== Stored entries ==
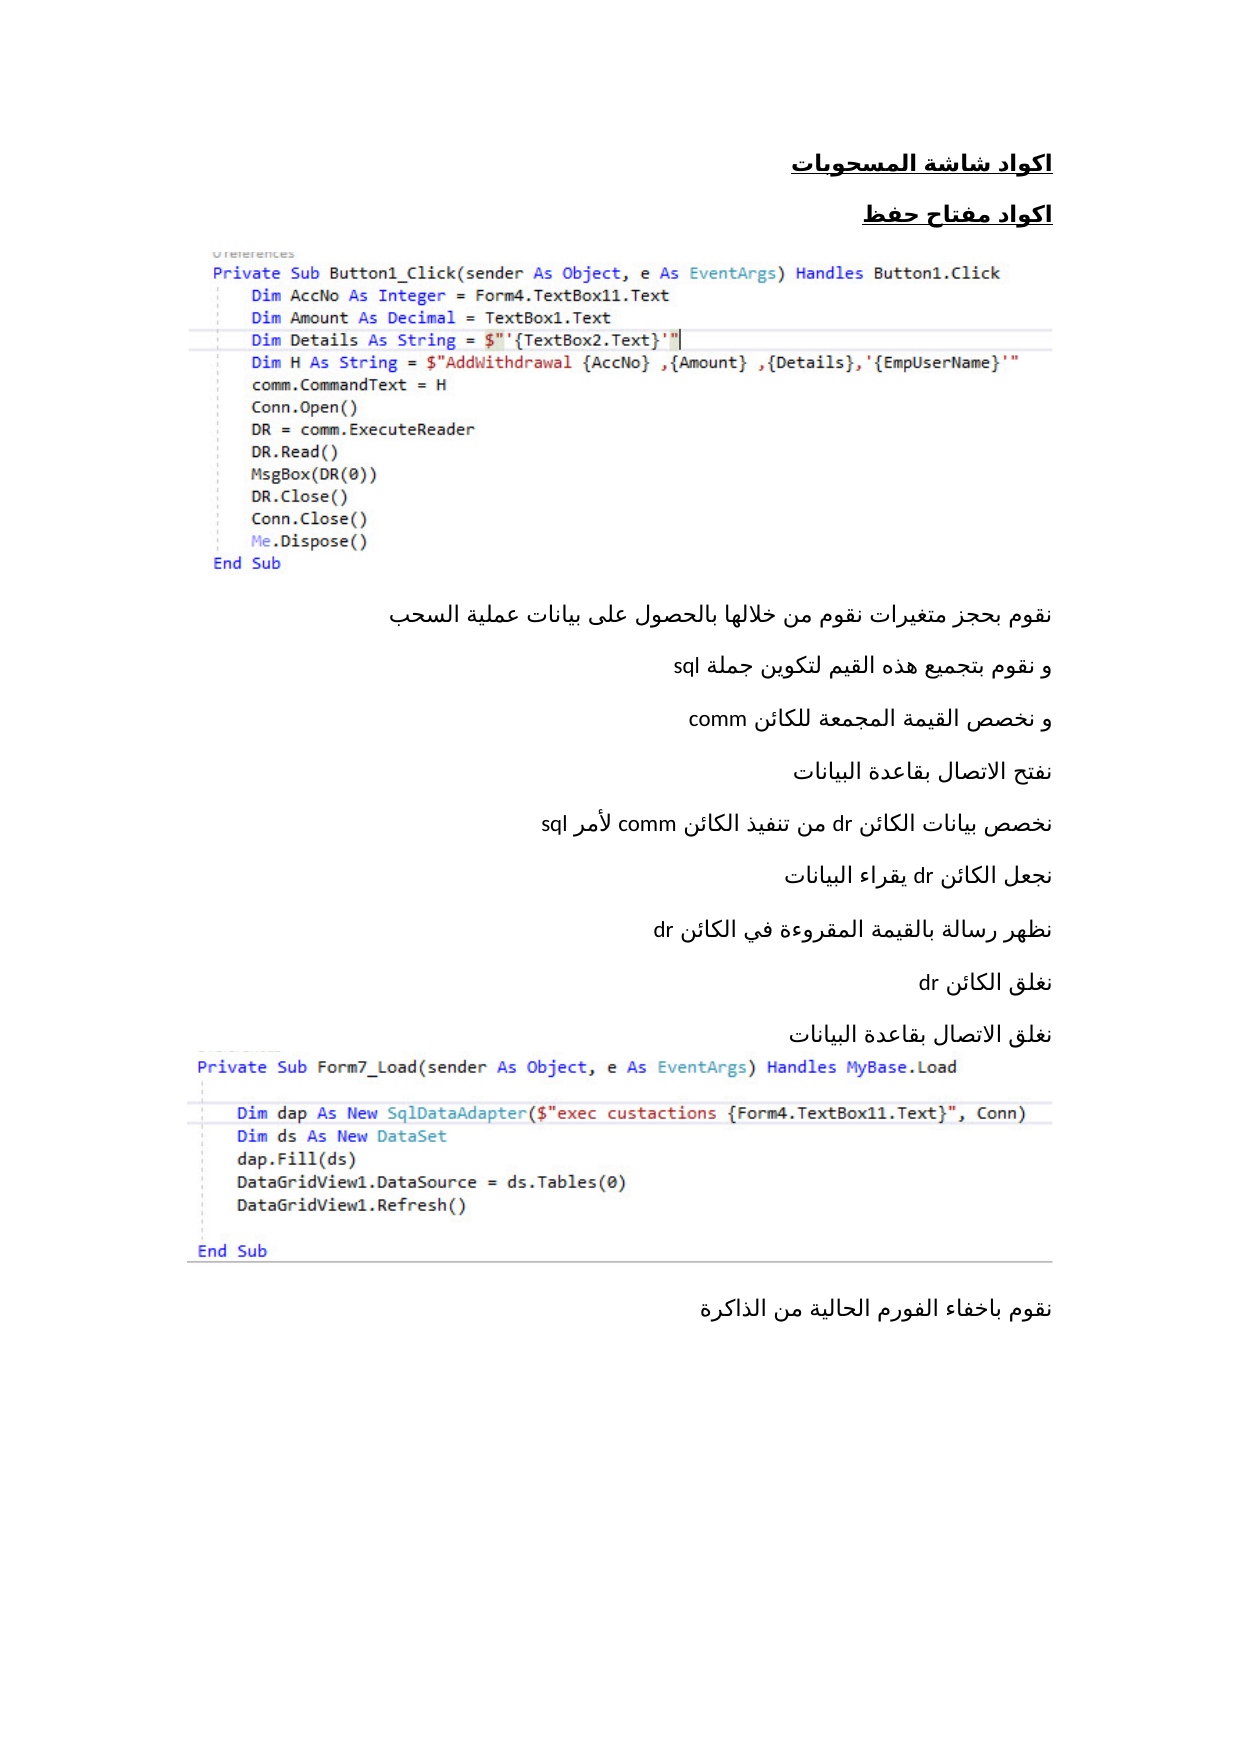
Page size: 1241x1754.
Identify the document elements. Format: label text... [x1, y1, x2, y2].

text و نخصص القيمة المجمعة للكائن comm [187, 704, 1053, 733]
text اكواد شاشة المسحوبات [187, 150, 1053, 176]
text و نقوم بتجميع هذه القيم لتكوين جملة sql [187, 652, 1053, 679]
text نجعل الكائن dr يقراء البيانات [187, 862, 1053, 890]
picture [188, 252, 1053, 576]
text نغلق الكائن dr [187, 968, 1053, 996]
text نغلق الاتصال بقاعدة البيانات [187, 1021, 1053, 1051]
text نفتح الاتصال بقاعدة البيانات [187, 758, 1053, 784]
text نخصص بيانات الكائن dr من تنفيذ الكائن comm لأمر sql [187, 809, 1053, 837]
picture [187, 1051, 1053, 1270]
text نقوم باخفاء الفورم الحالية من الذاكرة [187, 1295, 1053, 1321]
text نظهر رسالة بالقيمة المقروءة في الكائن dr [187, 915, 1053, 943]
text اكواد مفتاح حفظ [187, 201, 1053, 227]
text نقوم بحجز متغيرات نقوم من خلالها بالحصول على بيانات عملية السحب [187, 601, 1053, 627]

== Exercise directions ==
Whenever images occur above, omit them and retype each line exactly as it stands.

== Worked solution ==
Page size: 1241x1754.
Identify the document elements. Format: label text... [x1, y1, x2, y2].

text و نخصص القيمة المجمعة للكائن comm [187, 704, 1053, 733]
text اكواد شاشة المسحوبات [187, 150, 1053, 176]
text و نقوم بتجميع هذه القيم لتكوين جملة sql [187, 652, 1053, 679]
text نجعل الكائن dr يقراء البيانات [187, 862, 1053, 890]
picture [188, 252, 1053, 576]
text نغلق الكائن dr [187, 968, 1053, 996]
text نغلق الاتصال بقاعدة البيانات [187, 1021, 1053, 1051]
text نفتح الاتصال بقاعدة البيانات [187, 758, 1053, 784]
text نخصص بيانات الكائن dr من تنفيذ الكائن comm لأمر sql [187, 809, 1053, 837]
picture [187, 1051, 1053, 1270]
text نقوم باخفاء الفورم الحالية من الذاكرة [187, 1295, 1053, 1321]
text نظهر رسالة بالقيمة المقروءة في الكائن dr [187, 915, 1053, 943]
text اكواد مفتاح حفظ [187, 201, 1053, 227]
text نقوم بحجز متغيرات نقوم من خلالها بالحصول على بيانات عملية السحب [187, 601, 1053, 627]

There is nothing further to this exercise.